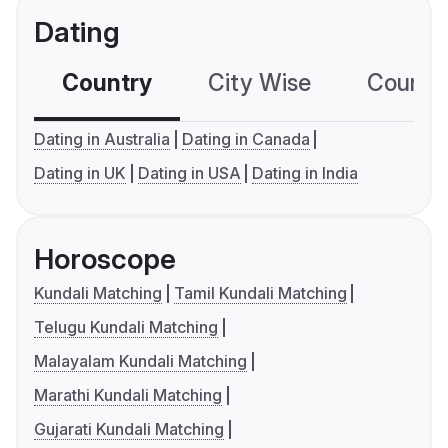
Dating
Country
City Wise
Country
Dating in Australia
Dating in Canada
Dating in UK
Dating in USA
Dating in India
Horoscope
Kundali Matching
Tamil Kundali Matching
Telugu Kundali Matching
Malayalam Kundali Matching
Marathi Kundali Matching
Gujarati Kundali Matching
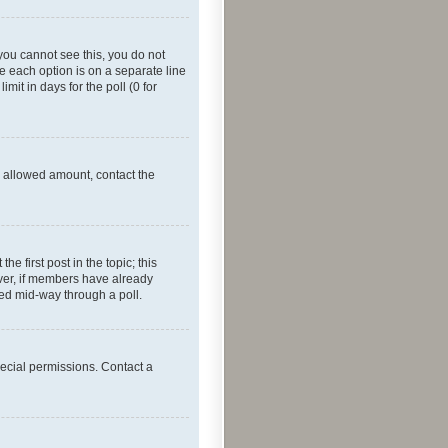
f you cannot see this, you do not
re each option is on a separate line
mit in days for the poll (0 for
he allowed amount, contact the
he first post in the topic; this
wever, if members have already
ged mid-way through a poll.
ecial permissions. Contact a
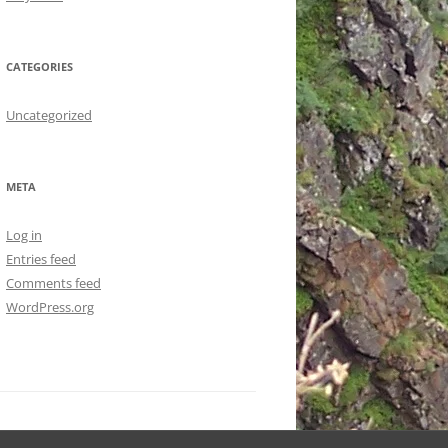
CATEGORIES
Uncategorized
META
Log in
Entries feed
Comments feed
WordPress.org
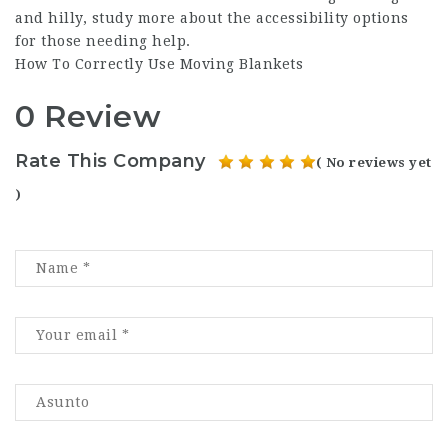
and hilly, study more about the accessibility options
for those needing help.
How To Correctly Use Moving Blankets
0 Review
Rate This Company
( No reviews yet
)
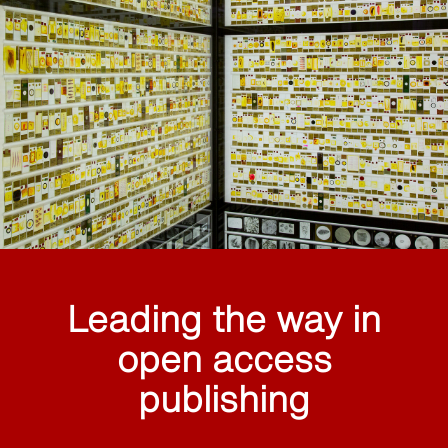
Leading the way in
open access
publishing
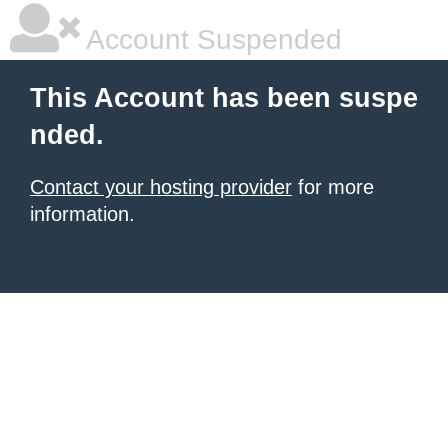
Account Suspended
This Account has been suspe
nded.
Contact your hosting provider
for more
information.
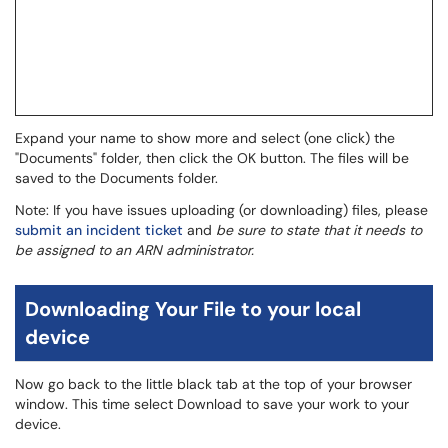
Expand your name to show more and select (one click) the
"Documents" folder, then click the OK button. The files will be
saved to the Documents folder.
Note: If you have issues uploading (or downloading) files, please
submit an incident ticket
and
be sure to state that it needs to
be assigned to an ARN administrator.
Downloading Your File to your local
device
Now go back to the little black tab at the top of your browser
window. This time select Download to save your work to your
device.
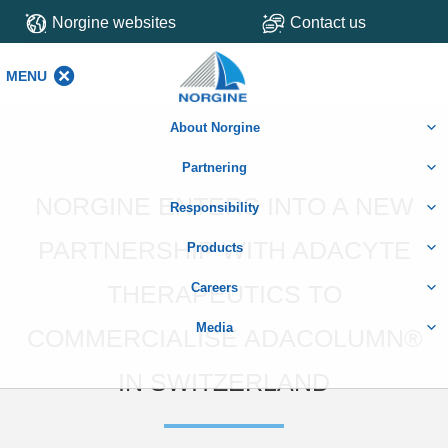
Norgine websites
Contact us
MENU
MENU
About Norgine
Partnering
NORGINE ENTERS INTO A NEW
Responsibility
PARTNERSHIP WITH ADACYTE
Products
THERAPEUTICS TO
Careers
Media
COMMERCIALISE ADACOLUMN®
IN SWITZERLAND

+ + + +

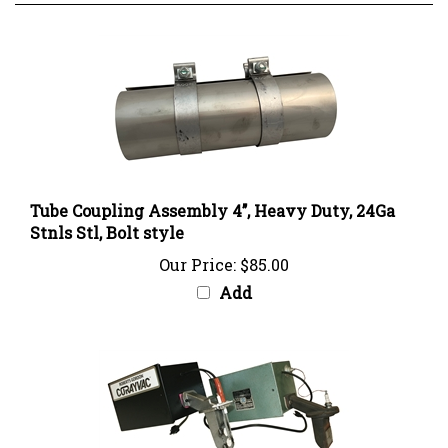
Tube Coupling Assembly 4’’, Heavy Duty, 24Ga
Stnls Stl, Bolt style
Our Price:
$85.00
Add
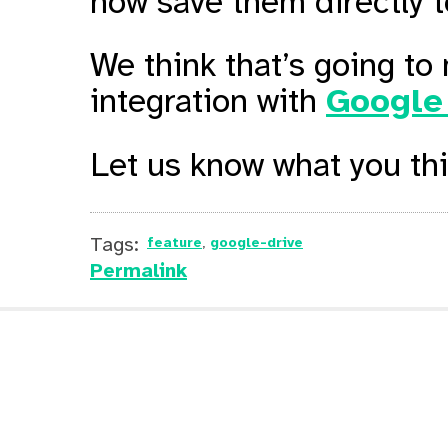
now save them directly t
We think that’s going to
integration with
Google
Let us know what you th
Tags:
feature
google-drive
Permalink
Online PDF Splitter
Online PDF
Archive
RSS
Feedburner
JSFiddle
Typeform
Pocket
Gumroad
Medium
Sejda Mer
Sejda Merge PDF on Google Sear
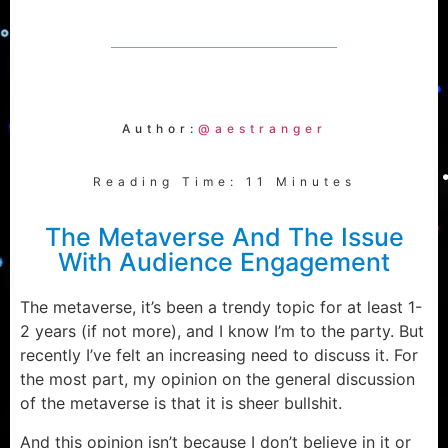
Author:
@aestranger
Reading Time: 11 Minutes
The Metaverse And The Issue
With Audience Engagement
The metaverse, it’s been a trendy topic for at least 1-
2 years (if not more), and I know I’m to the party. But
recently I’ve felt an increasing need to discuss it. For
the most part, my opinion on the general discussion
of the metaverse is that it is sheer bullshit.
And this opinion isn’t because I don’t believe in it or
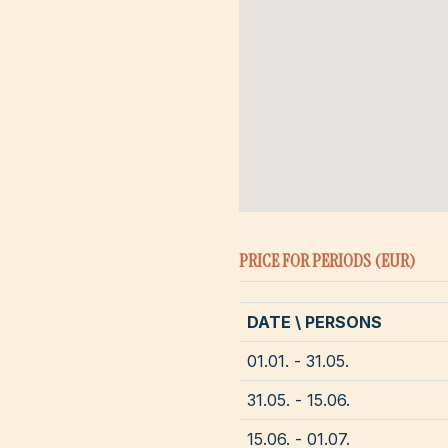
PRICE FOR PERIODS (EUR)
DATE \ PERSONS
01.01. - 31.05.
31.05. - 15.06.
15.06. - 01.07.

+ + + +

§ **What the task requires**: Write out the text of the entries, beginning at the line that contains "f you cannot see this, you do not" and stopping after the line that contains "information.". Leave the pictures out.

§ **Task response**:
f you cannot see this, you do not
re each option is on a separate line
mit in days for the poll (0 for
he allowed amount, contact the
he first post in the topic; this
wever, if members have already
ged mid-way through a poll.
ecial permissions. Contact a
CATEGORIES
Uncategorized
META
Log in
Entries feed
Comments feed
WordPress.org
and hilly, study more about the accessibility options
for those needing help.
How To Correctly Use Moving Blankets
0 Review
Rate This Company
( No reviews yet
)
Leading the way in
open access
publishing
Account Suspended
This Account has been suspe
nded.
Contact your hosting provider
for more
information.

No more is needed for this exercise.